{It is with such pleasure that I introduce Kami Crawford. Kami and her husband Ben have a YouTube channel called Fight For Together where they post videos on fighting for the togetherness of their family. They feel family is so incredibly valuable, it’s worth fighting for! The realness, vulnerability and transparency they show is so refreshing. So many times while watching one of their videos I’ve thought “me too”! They have a real heart for Jesus that shines through their videos. I had the pleasure of meeting their family for lunch a few months ago and found their vlogs are such an accurate depiction of who they are in real life. Please give a warm Forever Beloved welcome to Kami! Show her how much you appreciate her by sharing and commenting on her story!}
How I started to embrace my sexuality:
I grew up in a religious household where we didn’t talk about much of anything, let alone sex. My parents gave me some cassette tapes when I was hitting puberty that talked about sex, I guess. I don’t remember. I was mostly left to figure out my sexuality on my own. Because it wasn’t talked about growing up I naturally thought it was a bad or gross thing. Something that needs to be hidden away and not talked about. I was not a curious person by nature so I didn’t really know what a grown man’s penis looked like till I got married. I also didn’t know where to put my tampon in. My husband had to help me figure that out. These parts of my story used to embarrass me but I don’t feel that way anymore. I mostly feel sad and a little angry that I was so ill-informed about an important part of me.
My first memories of sexual feelings were when I was ten and I liked to touch myself. I remember feeling like I needed to hide it. By the time I was twelve something would happen to me that would take me decades to recover from. I became involved in an abusive relationship with my junior high youth pastor. We never had sex, in fact, things were never overtly physical but this relationship was extremely confusing because the youth pastor would treat me like his daughter and also like his girlfriend. He was a twenty-six-year-old married man. My first sexual feelings for another man were riddled with shame and secrecy. I felt like an adulteress.
When I got married, I believed that sexuality was bad. Especially my sexuality. I heard it said in Bible studies that it was good, but never could believe it for myself. This made it so that on my honeymoon the last thing I wanted to do with my husband was to have sex and be sexual with him. This was one of the only things he wanted on our honeymoon. So you can imagine the heartbreak. I even went so far as to tell him that maybe we shouldn’t have gotten married. For the next 10 years, we fought about sex 2-3 times a week. And when we didn’t fight I would give it to him because I felt like I had to to keep the peace in our marriage. This was the number one source of pain in my life. At one point I even believed I was asexual.

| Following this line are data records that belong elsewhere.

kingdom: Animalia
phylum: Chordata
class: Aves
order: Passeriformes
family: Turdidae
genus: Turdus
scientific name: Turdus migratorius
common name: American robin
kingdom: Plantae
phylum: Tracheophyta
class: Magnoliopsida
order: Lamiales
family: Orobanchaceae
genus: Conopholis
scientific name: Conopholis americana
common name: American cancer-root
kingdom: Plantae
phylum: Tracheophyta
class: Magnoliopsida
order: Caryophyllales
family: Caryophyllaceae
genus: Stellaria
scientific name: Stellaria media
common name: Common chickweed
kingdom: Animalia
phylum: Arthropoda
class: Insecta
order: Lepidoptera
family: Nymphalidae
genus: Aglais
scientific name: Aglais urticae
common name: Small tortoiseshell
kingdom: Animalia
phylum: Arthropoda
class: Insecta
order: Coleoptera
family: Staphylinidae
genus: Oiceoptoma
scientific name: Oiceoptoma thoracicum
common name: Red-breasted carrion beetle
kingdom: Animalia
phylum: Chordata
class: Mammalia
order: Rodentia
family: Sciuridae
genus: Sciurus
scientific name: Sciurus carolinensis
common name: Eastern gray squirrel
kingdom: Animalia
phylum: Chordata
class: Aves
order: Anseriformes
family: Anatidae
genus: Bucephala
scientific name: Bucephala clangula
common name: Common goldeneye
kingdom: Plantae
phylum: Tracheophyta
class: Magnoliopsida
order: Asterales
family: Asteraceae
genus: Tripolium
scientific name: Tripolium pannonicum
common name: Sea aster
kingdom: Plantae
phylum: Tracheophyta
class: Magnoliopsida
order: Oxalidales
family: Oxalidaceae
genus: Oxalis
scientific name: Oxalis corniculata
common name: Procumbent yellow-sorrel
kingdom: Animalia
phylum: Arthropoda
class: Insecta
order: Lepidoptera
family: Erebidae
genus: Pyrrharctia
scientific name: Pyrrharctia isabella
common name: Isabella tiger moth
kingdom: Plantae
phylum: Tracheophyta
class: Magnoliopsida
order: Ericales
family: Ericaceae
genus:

A few things came into my life that started to turn this around for me. I started attending a 12 step group. I realized that I had issues that I needed to start to address. I realized I could change. My beliefs could change. I began to acknowledge that what I believed about my sexuality was damaging to me. I wanted more truth and freedom. I began to get counseling for what happened to me with the youth pastor. I began to piece together why I have such a wrong view of my sexuality: I didn’t feel valued as a woman. So how could I value my sexuality, which is apart of my womanhood? I began to reject the value was put on me, that I was less valued because I was a woman, and began to embrace the truth that I had incredible value as a woman. I am beautifully made, every part of me. My sexuality is good. My orgasms are not something just to endure but they’re amazing and something to go after. I began to take back my sexuality that I didn’t even know I had surrendered. This process took many years. Many years of not seeing any change. For us, it took having six children. And then something broke.
After years of work this past year I finally started to feel something that looked like change. I had a sexual awakening. I started to see parts of myself as good that I always wanted to hide. I cut my shorts shorter. I posted naked pictures of me on Instagram. I began to see my body as good. I began to see my sexuality not as a liability but as a wonderful thing. Not just for my husband but for myself. I no longer dread my husband asking for sex. In fact, sometimes I initiate. That never used to happen. I always had some kind of excuse to not have sex like “I’m too tired” or “we had sex on Tuesday”. I no longer feel shame about my sexual fantasies because they’re only apart of my story. They tell me something about where I came from. I see my sexual pleasure as something that God gave me not something that needs to be despised and hidden. I began to accept parts of me that I had rejected. Parts of me that I thought were disgusting. I began to accept all of me. I don’t know if you’ve been sexually abused. I don’t know if you were never taught to see your sexuality as good. But I hope through reading a part of my story maybe you’ll believe that change is possible. Maybe you’ll get angry at what’s happened to you. Maybe you will be able to embrace your sexuality a little more, or at least see that it’s possible. Maybe you’ll start to believe that you are beautifully made, every part of you.